**DATASET EXCERPTS:**

[Start of Attachment]

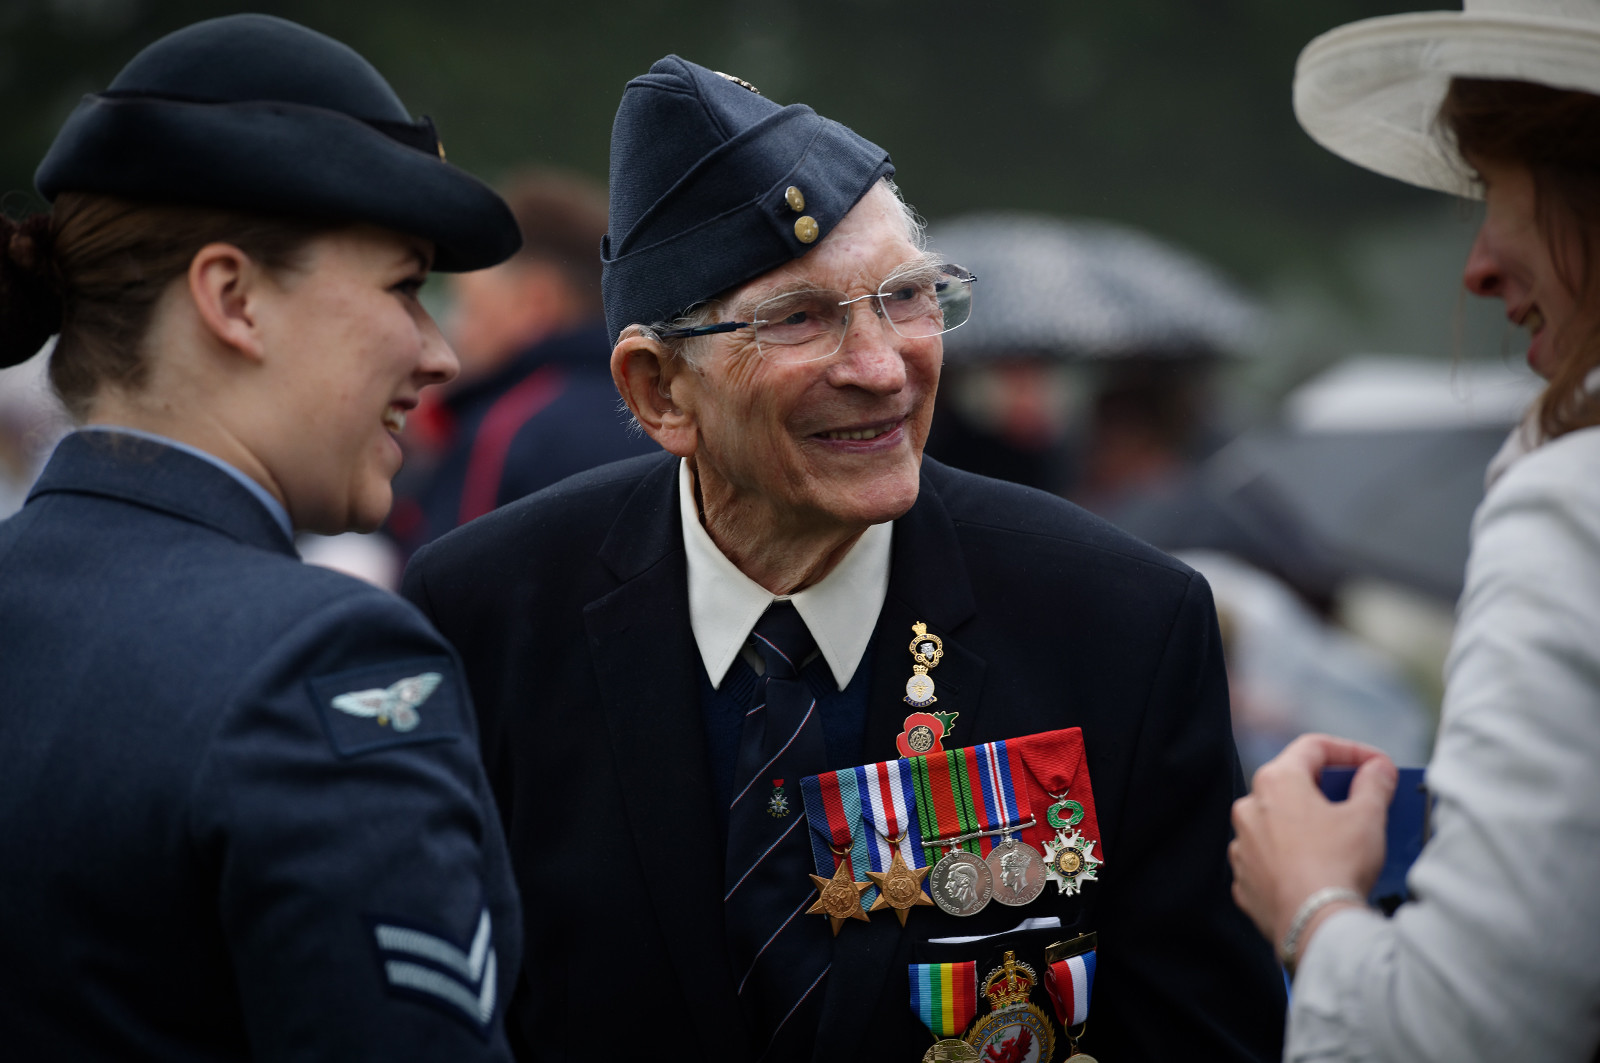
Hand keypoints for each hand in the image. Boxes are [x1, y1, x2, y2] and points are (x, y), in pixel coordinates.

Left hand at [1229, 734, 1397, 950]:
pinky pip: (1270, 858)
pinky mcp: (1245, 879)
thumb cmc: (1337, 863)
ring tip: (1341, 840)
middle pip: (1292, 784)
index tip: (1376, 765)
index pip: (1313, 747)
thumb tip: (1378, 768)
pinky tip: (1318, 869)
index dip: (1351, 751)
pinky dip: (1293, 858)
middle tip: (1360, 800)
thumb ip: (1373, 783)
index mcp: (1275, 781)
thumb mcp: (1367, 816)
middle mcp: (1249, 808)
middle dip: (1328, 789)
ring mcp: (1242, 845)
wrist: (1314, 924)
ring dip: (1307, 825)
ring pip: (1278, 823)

[End of Attachment]
[Start of Attachment]

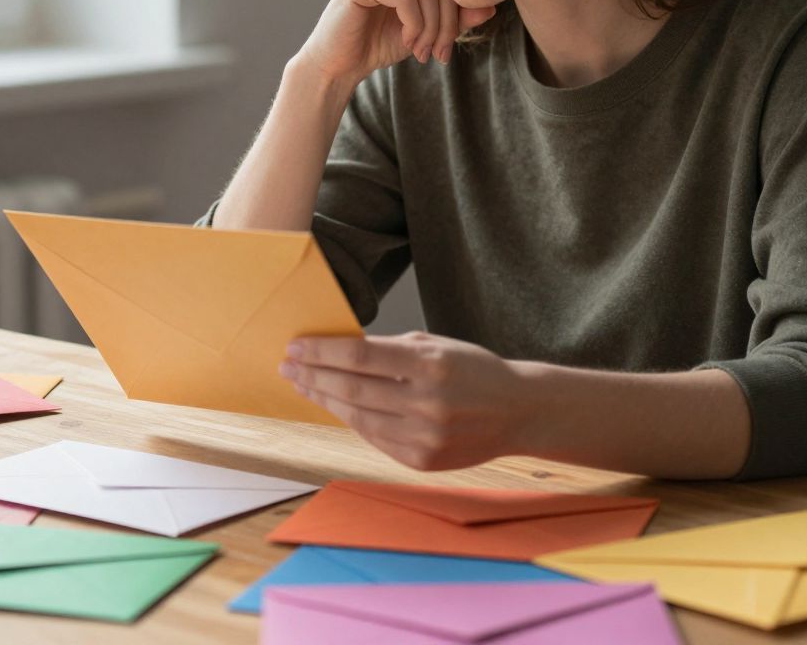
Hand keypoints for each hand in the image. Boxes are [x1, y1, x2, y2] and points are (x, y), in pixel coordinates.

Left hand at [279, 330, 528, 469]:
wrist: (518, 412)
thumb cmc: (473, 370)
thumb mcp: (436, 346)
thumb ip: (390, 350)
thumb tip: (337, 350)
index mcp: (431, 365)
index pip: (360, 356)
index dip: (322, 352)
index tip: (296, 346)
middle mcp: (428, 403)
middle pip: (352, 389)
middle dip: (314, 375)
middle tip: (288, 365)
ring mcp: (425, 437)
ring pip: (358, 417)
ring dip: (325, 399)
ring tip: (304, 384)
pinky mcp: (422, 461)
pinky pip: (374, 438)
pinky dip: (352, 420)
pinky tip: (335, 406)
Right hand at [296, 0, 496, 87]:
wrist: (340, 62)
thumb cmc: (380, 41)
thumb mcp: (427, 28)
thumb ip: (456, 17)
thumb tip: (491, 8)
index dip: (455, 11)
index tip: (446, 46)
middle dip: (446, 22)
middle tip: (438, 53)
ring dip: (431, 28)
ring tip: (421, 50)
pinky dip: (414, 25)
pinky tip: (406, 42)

[End of Attachment]

**EXERCISE DESCRIPTION:** Give back precisely the lines above that start at the line containing "pinky mcp: (422, 461)" and end at the line containing "pinky tip: (406, 42)", inclusive. No other lines belong in the output.

**RESPONSE TO THE TASK:**
pinky mcp: (422, 461)
pinky pip: (374, 438)
pinky dip: (352, 420)
pinky tip: (335, 406)
Right hand at [296, 0, 496, 87]:
wrist: (340, 62)
thumb cmc: (380, 41)
thumb mcp: (427, 28)
thumb ip: (456, 17)
thumb tip: (491, 8)
index dip: (455, 11)
index tip: (446, 46)
middle dip: (446, 22)
middle tip: (438, 53)
ring dip: (431, 28)
ring tip: (421, 50)
pinky dip: (414, 25)
pinky tip: (406, 42)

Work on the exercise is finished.